Here we go again. Year 2011 is over, with its 19 typhoons (see list of 2011 typhoons). As we start with 2012, we again note that the state of the weather affects our travels, vacations and pretty much everything that we do. We should always be mindful of severe weather conditions, like typhoons or tropical storms (called cyclones and hurricanes somewhere else in the planet). Considering that an average of 20 storms visit the Philippines each year, it may be worth something to list down the typhoons as they hit the Philippine Area of Responsibility (PAR). Please check from time to time for more updates (presented in reverse chronology; see also 2011, 2010 and 2009 lists).
[For an explanation on the various Storm Warning Signals, see Vacation Tips: Typhoons in the Philippines]
6. FERDIE. PAGASA has just confirmed that, as of 20 July 2012, tropical depression “Ferdie” has entered the Philippine Area of Responsibility (PAR).
4. DINDO (International Name: “Doksuri”). On 26 June 2012 (5:00 p.m.), PAGASA issued Severe Weather Bulletin No. 1, announcing that the active low pressure area east of Virac, Catanduanes, has developed into a tropical depression and was named “DINDO”. The first typhoon signal was not raised until the next day (Bulletin No. 3 issued on Wednesday, 27 June 2012, 5:00 a.m.) – Signal No. 1 over Cagayan and Isabela, raised to Signal No. 2 (by 5:00 p.m., Bulletin No. 5) over Cagayan, Calayan Group of Islands, Babuyan Group of Islands, Isabela, Batanes Group of Islands, Apayao, Kalinga, Mt.Province, with Maximum winds of 75 kph near the center and gustiness of up 90 kph; Signal No. 1 in Ilocos Norte, Abra, Ilocos Sur, Aurora, Ifugao, Nueva Viscaya, Quirino, Benguet.
3. CARINA (International Code Name: “Talim”).
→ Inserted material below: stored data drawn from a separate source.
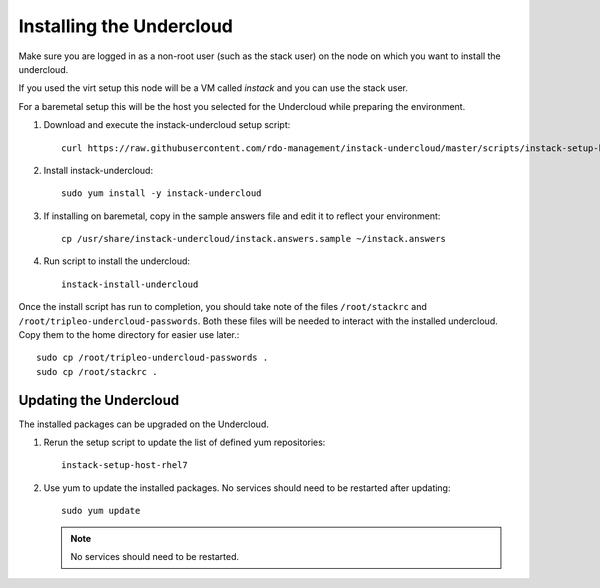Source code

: Installing the Undercloud
=========================

Make sure you are logged in as a non-root user (such as the stack user) on the
node on which you want to install the undercloud.

If you used the virt setup this node will be a VM called *instack* and you can
use the stack user.

For a baremetal setup this will be the host you selected for the Undercloud
while preparing the environment.

#. Download and execute the instack-undercloud setup script::

    curl https://raw.githubusercontent.com/rdo-management/instack-undercloud/master/scripts/instack-setup-host-rhel7 | bash -x

#. Install instack-undercloud::

    sudo yum install -y instack-undercloud

#. If installing on baremetal, copy in the sample answers file and edit it
   to reflect your environment::

    cp /usr/share/instack-undercloud/instack.answers.sample ~/instack.answers

#. Run script to install the undercloud::

    instack-install-undercloud

Once the install script has run to completion, you should take note of the
files ``/root/stackrc`` and ``/root/tripleo-undercloud-passwords``. Both these
files will be needed to interact with the installed undercloud. Copy them to
the home directory for easier use later.::

    sudo cp /root/tripleo-undercloud-passwords .
    sudo cp /root/stackrc .


Updating the Undercloud
-----------------------

The installed packages can be upgraded on the Undercloud.

#. Rerun the setup script to update the list of defined yum repositories::

    instack-setup-host-rhel7

#. Use yum to update the installed packages. No services should need to be
   restarted after updating::

    sudo yum update

   .. note:: No services should need to be restarted.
After the slight confusion over its name (some used PAGASA’s preset name, Cosme), bagyong Carina entered the PAR on 20 June 2012, but didn’t make landfall. By the second Severe Weather Bulletin issued on 20 June 2012 (Wednesday, 11:00 p.m.), PAGASA announced that “CARINA” moved out of the PAR, with its center located 480 km North North of Basco, Batanes and maximum winds of 75 kph near the center and gustiness of up to 90 kph.
2. BUTCHOY (International Name: “Guchol”). On 14 June 2012 (Thursday, 11:00 a.m.), PAGASA issued its Severe Weather Bulletin Number One, announcing that the tropical storm over the Caroline Island has entered the Philippine Area of Responsibility (PAR) and was named “BUTCHOY”. It was expected not to make a landfall. It was 880 km East of Guiuan, Eastern Samar, with maximum winds of 85 kph near the center and gustiness of up to 100 kph. As of 16 June 2012, through Severe Weather Bulletin Number 6, PAGASA announced that Tropical Storm “BUTCHOY” has maintained its strength and is now moving in a North Northwestward direction.
1. AMBO (International Code: “Mawar”). The first typhoon for the year 2012 came in the middle of the year, as school opens nationwide. PAGASA, in its Severe Weather Bulletin No. 1 (issued at 11:30 p.m., Thursday, 31 May 2012), announced that the Active Low Pressure Area (ALPA) east of Samar has intensified into a tropical depression and was named “AMBO”. It has maximum winds of up to 120 kph near the center and gustiness of up to 150 kph, moving North Northeast at 13 kph, located 390 km East Northeast of Aparri, Cagayan as of 4:00 p.m. of 3 June 2012, and is expected to be 510 km East Northeast of Basco, Batanes on Monday afternoon (per Bulletin 14A issued on 3 June 2012).